++++ Supplied records

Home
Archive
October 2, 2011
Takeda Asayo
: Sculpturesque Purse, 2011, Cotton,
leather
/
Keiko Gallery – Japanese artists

++++++++

> What needs to be done
Please set down all the data word for word.

> Exercise response
Home
Archive
October 2, 2011
Takeda Asayo
: Sculpturesque Purse, 2011, Cotton,
leather
/
Keiko Gallery – Japanese artists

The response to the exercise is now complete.